THE GUARDIAN
Aferocious heatwave was sweeping South America, and samba composer Beto Gago (Stuttering Bob) saw only one thing to do: pop out for an ice-cold beer with his drinking buddy Joel Saideira – Last Order Joel.
“Damn, it was grim around here yesterday,” the 76-year-old musician grimaced as he stood outside his home in Irajá – reputedly Rio’s hottest neighbourhood – with a bohemian’s potbelly spilling out over his lilac shorts.
“It was bloody miserable. Even Lucifer was using a fan! He couldn’t bear the heat either!” chuckled Gago’s son, a 36-year-old sambista called Juninho Thybau.
Irajá – a No 3-shaped chunk of north Rio famed for its samba stars and oppressive heat – is far from the only corner of Brazil that has been baking under unforgiving and unseasonal temperatures. Having just emerged from its warmest winter since 1961, South America’s largest country is experiencing a mercilessly hot start to spring.

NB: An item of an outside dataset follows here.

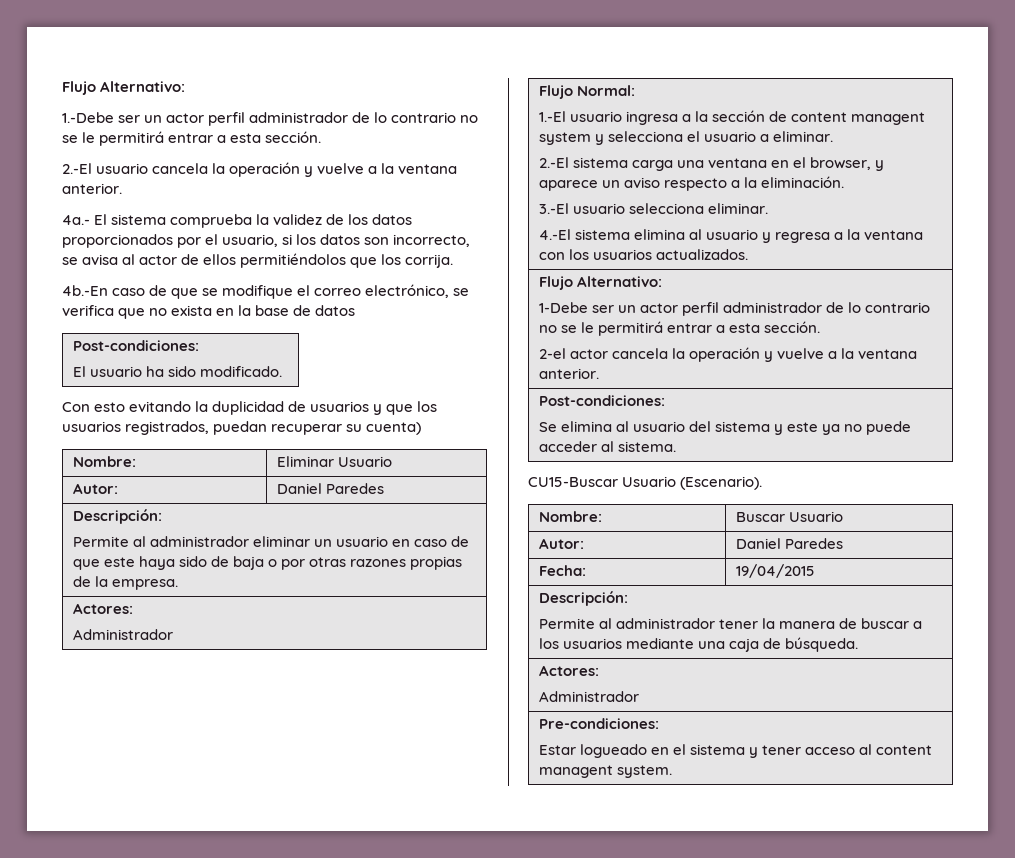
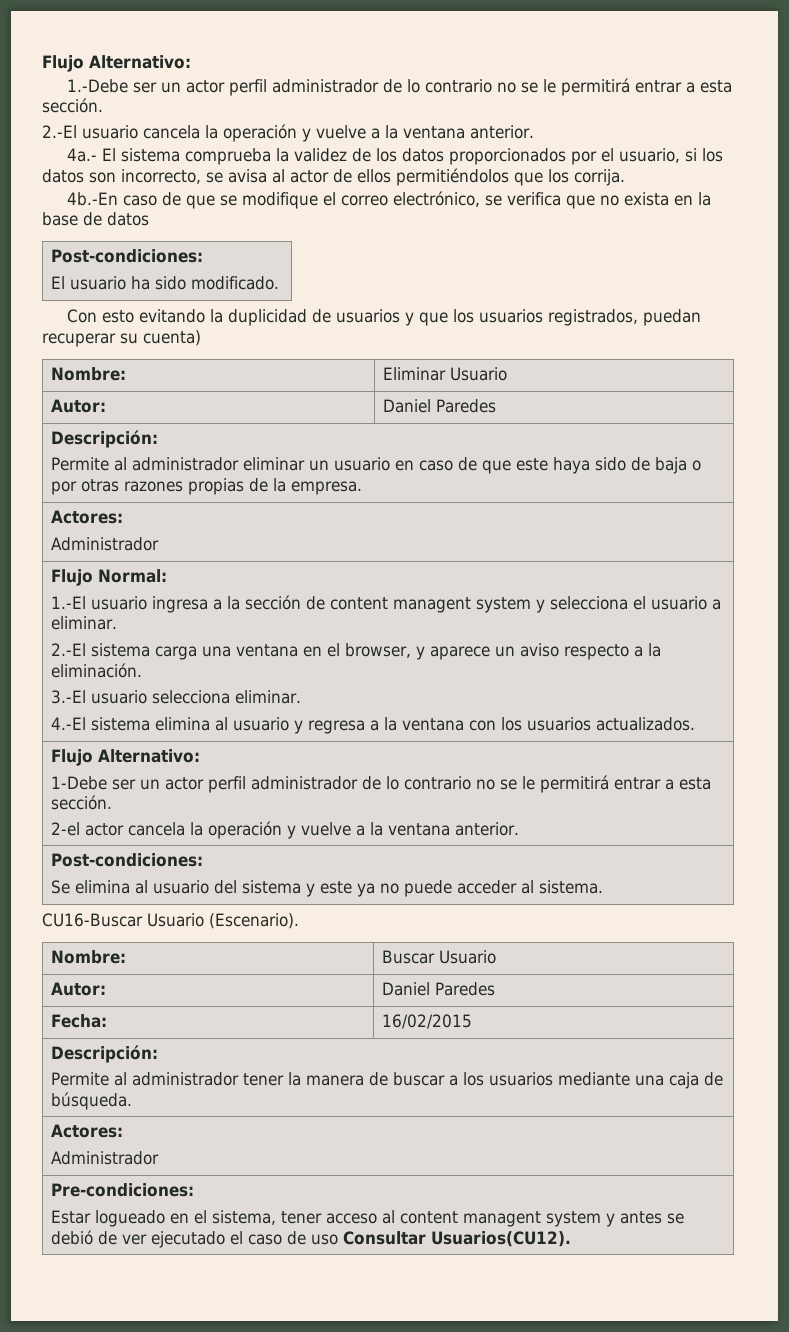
[528,477,618,487] CU15-Buscar -> [42,913,143,927] CU16-Buscar
[735,564,815,578] 19/04/2015 -> [381,1014,472,1029] 16/02/2015
[689,744,758,758] sistema y -> [211,1210,276,1225] sistema,
[616,765,672,778] system. -> [545,1211,684,1227] [50,1230,571,1248] system y antes se debió de ver ejecutado el caso de uso Consultar Usuarios(CU12).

With temperatures soaring towards – and in some places over 40C (104F) – newspapers and weather forecasters have drawn comparisons with global hotspots including Iraq, Iran, Saudi Arabia and even Dallol, Ethiopia, which is reputedly the world’s hottest inhabited place.
In the town of São Romão, in Minas Gerais state, temperatures hit 43C on Monday – “only two degrees less than in the Sahara desert”, reported one local newspaper. A week earlier, Irajá’s residents endured 41C temperatures – “higher than Death Valley in California”, according to the television news.
Even São Paulo, supposedly Brazil’s cloudy “Land of Drizzle”, is sweltering, with temperatures hitting 36.5C on Sunday – its sixth hottest day since 1943.
Neighbouring Paraguay – where the rural town of Filadelfia suffered 44.4C heat – and Peru – where the mercury rose to 40.3C in the Amazon outpost of Puerto Esperanza – are also feeling the burn, as is north Argentina.
“I don’t know much about meteorology, but … it’s definitely getting hotter. The whole world is, isn’t it?” Juninho Thybau said on Monday, as Rio’s most stifling post code braced for more extreme weather.
On the evening news, a weather presenter, Priscila Chagas, warned Wednesday could be the hottest day of 2023. “This is the crazy spring,” she declared, forecasting temperatures of 41C.
Climatologist Karina Bruno Lima said the succession of record-breaking temperatures was unusual and “extremely concerning”. The heatwave follows a similar hot spell in August – shortly after the world’s hottest month on record – during the southern hemisphere winter.